Teddy Bridgewater entered his second season with the Vikings in 2015, with 13 starts behind him as a rookie. He completed 65.3 percent (292 of 447) of his passes . Those completions totaled only 3,231 yards, an average of 201.9 yards.
He also passed for a paltry 14 touchdowns with nine interceptions. In his 13 games as a rookie in 2014, those numbers were 14 touchdowns and 12 interceptions. His yards per completion were also close to identical: 7.3 yards in 2014, and 7.2 yards last season.
The Vikings managed to make the playoffs at 11-5 despite the feeble passing offense. They also were going to beat Seattle in a playoff upset, until Blair Walsh missed a 27-yard field goal attempt and the Seahawks escaped TCF Bank Refigerator with a 10-9 victory in January.
Bridgewater did move the Vikings into position for that failed field goal, although the passing numbers vs. Seattle were again less than awe-inspiring: 17 for 24 for 146 yards (6.1 per completion), without a touchdown or an interception.
The Bridgewater that the Vikings have seen in his first two seasons as an NFL quarterback (30 of 33 starts, counting the playoff game) can be replaced with a mid-level trade or perhaps even a waiver wire claim over the weekend.
What can’t be replaced, not by today’s newly-anointed starter, Shaun Hill, or anyone picked up by General Manager Rick Spielman during this cutdown period, is the quarterback that the Vikings were expecting Bridgewater to become in his third season.
Coach Mike Zimmer did offer slight criticisms of Bridgewater last season for not “cutting loose’’ more often, and for occasionally making life tough on the offensive line by holding the ball for an extra second.
He took 86 sacks for 577 yards in losses in those 30 starts, and a fair share of those were on a young quarterback and not due strictly to jail breaks taking place against the Vikings’ offensive line.
The Vikings were without starters John Sullivan and Phil Loadholt (both gone now), but the five guys they did have wound up starting every game last season, which was unique in the modern NFL.
The lack of touchdown throws and inability to finish drives did not cause the Vikings’ confidence in Bridgewater to waver.
It was the belief of Spielman, Zimmer, etc., and a loud majority of Vikings fans, that their guy Teddy’s modest numbers could be traced to quick pressure allowed by the offensive line, a receiving corps that got a negative contribution from expensive veteran Mike Wallace, and a run-heavy offense with the return of Adrian Peterson as the NFL’s leading rusher.
And with this as the working theory, the Vikings set about to make things easier for Bridgewater.
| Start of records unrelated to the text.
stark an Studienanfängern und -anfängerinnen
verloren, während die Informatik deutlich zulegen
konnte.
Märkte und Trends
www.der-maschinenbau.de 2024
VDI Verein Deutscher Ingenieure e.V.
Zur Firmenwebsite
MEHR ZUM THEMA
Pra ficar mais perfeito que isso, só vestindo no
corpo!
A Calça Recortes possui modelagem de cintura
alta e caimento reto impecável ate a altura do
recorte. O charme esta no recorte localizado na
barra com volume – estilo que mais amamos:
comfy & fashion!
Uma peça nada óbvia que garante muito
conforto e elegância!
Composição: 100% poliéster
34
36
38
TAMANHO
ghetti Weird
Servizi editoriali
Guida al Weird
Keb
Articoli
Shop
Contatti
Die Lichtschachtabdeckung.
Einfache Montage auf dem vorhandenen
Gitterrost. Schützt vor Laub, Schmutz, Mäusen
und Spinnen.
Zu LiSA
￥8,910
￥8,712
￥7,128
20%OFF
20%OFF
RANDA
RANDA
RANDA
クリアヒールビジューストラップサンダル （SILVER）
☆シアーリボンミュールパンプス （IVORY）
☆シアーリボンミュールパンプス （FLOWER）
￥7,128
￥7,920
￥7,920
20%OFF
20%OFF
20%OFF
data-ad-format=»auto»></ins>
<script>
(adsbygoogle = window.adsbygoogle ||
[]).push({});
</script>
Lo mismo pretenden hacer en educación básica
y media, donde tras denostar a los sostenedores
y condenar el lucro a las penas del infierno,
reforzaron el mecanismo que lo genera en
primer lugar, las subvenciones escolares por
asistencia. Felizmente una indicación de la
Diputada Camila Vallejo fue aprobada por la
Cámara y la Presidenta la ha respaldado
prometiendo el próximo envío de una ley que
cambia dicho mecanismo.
They brought in two assistants who were former head coaches: Pat Shurmur to add his thoughts to offensive coordinator Norv Turner’s game plans, and fiery Tony Sparano to increase the offensive line’s hostility level toward opponents.
More importantly, the most-aggressive moves in the free agent market were for offensive linemen: big, rugged Alex Boone to play left guard, and large, talented, enigmatic Andre Smith to play right tackle. With their first-round pick, they took Laquon Treadwell from Ole Miss, a rangy receiver alleged to be perfect for Bridgewater’s middle-range throws.
The protection would be better. The addition of Treadwell, along with the return to health of Charles Johnson, and continued production from Stefon Diggs, and irrepressible Adam Thielen from MSU Mankato and Jarius Wright as options in the slot, and a bevy of tight ends, and Jerick McKinnon out of the back field, and maybe even Cordarrelle Patterson …
Well, Bridgewater would have the best protection he’s had by a mile (or a full second), and he would have more receiving options than a pass slinger could ask, and the Teddy of 2016 was going to be a consistent playmaker and not the young quarterback who had been just OK.
And he tore up his left knee on Tuesday in hard-to-fathom fashion, and he’s done for this season, and who knows how long after that?
The Vikings can replace the Bridgewater who was along for the ride in a 11-5 playoff season of 2015. What they can’t replace is the difference-making Bridgewater that they envisioned for 2016.